**REQUIRED WORK:** When the line containing "Continuous Integration, due: Jun 11 -> Jun 8" appears in the data below, begin copying there and stop only after the line containing "Tipo da Licença, due: Jun 10 -> Jun 8".

**SUPPLIED RECORDS:**

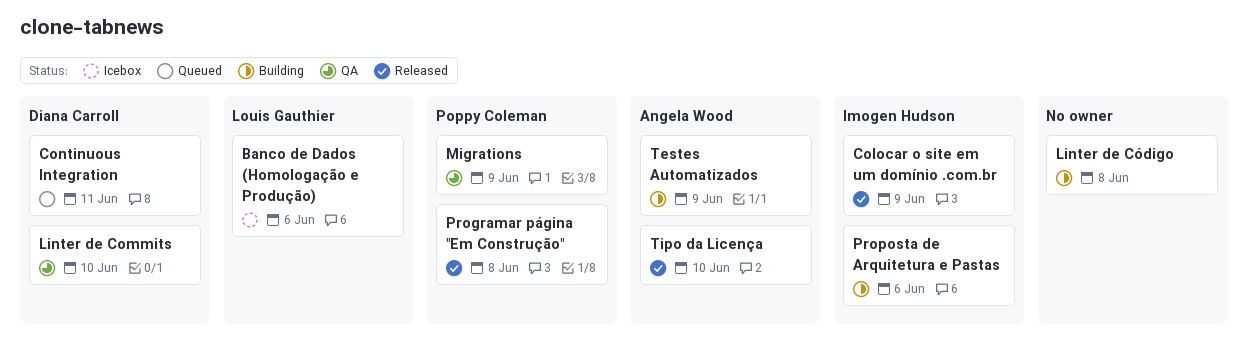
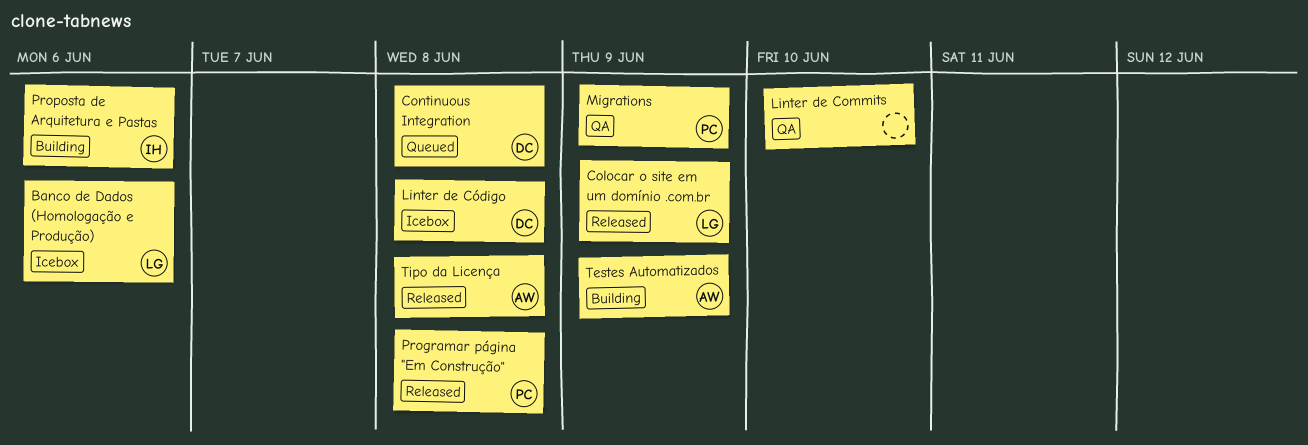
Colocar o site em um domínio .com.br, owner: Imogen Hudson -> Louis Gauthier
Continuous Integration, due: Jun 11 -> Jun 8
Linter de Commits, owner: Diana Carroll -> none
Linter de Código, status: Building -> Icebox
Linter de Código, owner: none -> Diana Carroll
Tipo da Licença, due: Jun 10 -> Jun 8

* * *

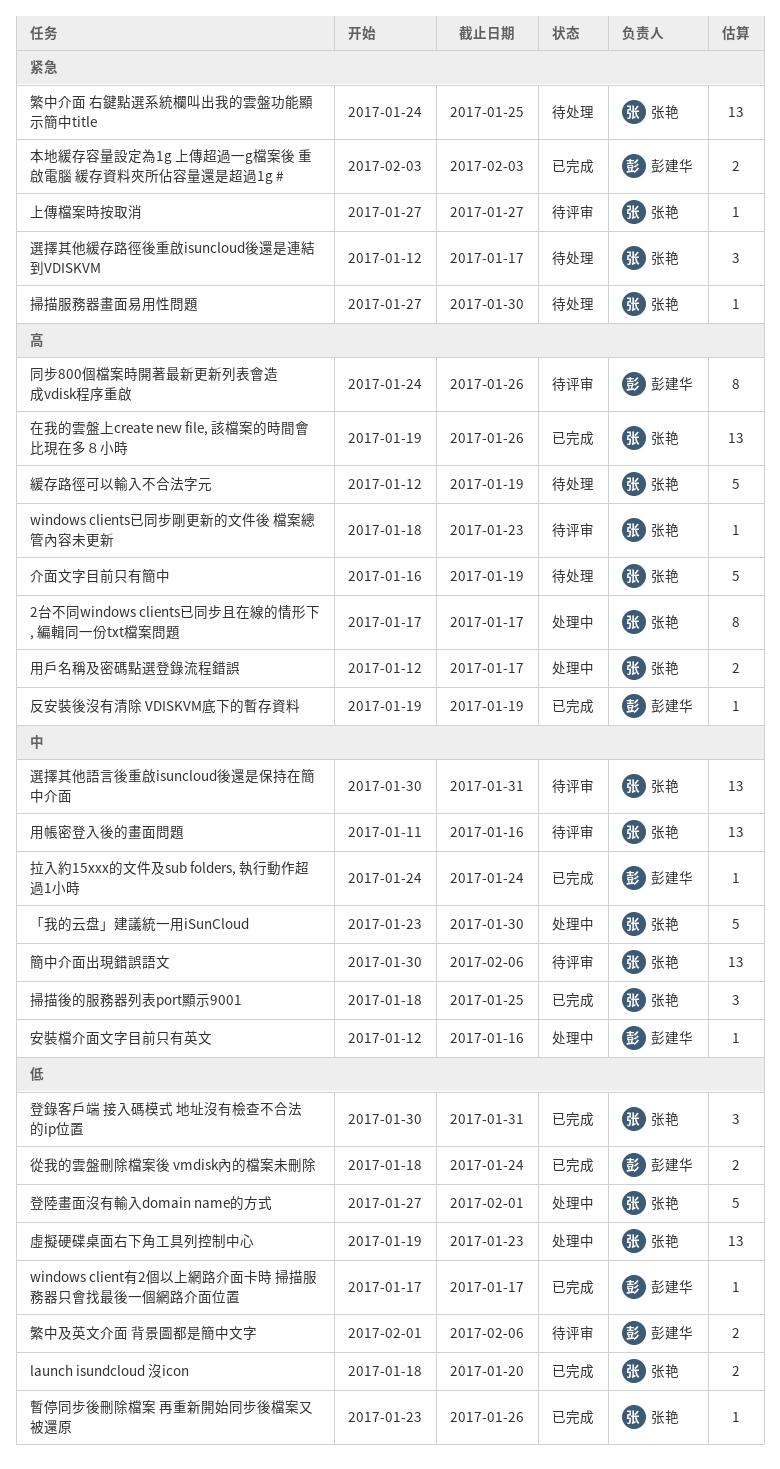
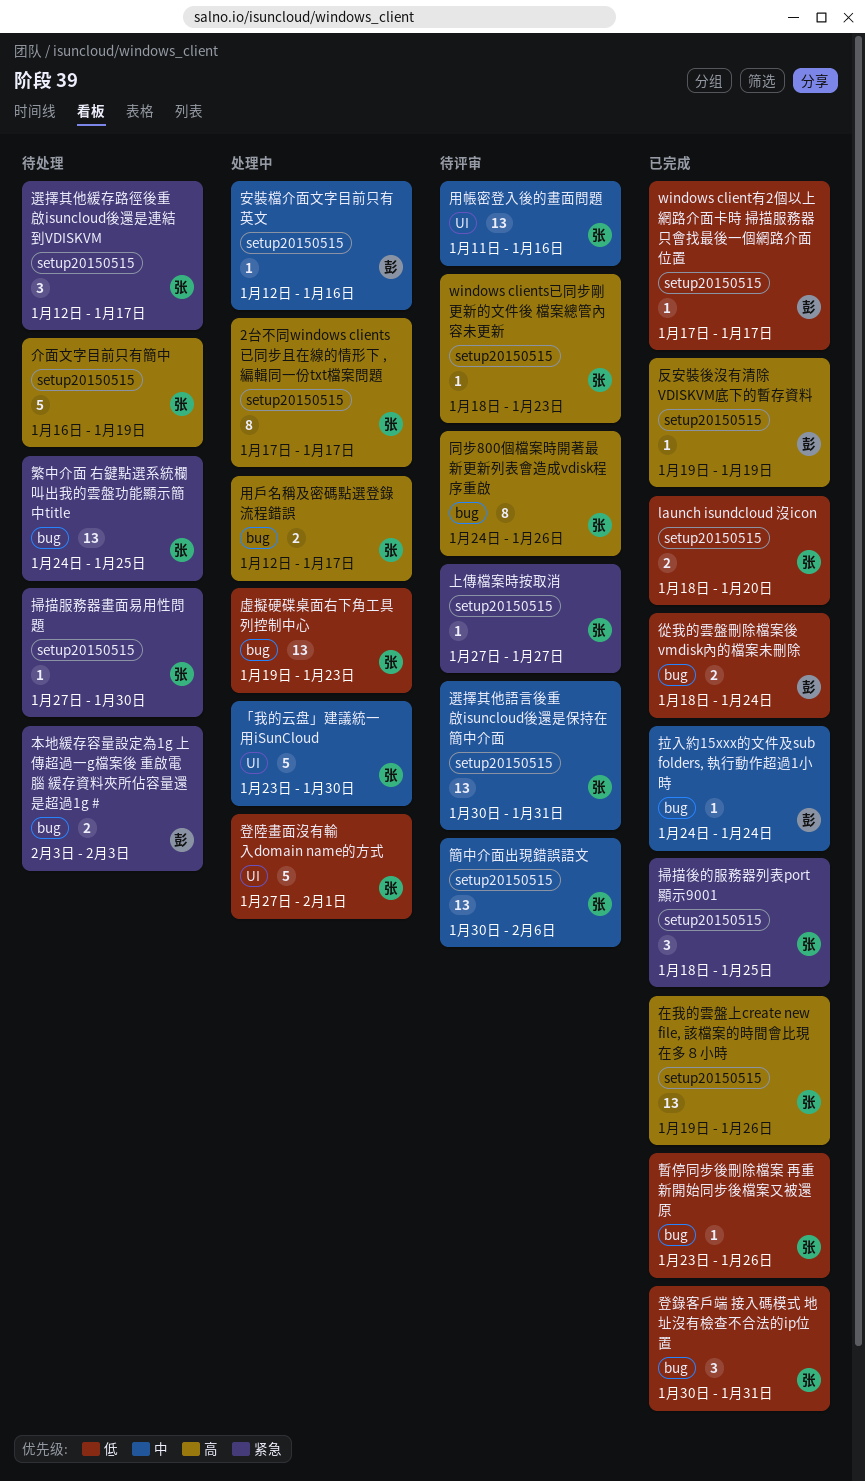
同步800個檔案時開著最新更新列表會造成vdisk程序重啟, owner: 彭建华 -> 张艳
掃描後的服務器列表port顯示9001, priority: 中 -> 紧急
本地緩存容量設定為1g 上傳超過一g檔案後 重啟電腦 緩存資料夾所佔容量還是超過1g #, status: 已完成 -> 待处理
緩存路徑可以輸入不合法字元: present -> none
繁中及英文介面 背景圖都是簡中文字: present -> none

**RESPONSE AREA:**
Continuous Integration, due: Jun 11 -> Jun 8
Linter de Commits, owner: Diana Carroll -> none
Linter de Código, status: Building -> Icebox
Linter de Código, owner: none -> Diana Carroll
Tipo da Licença, due: Jun 10 -> Jun 8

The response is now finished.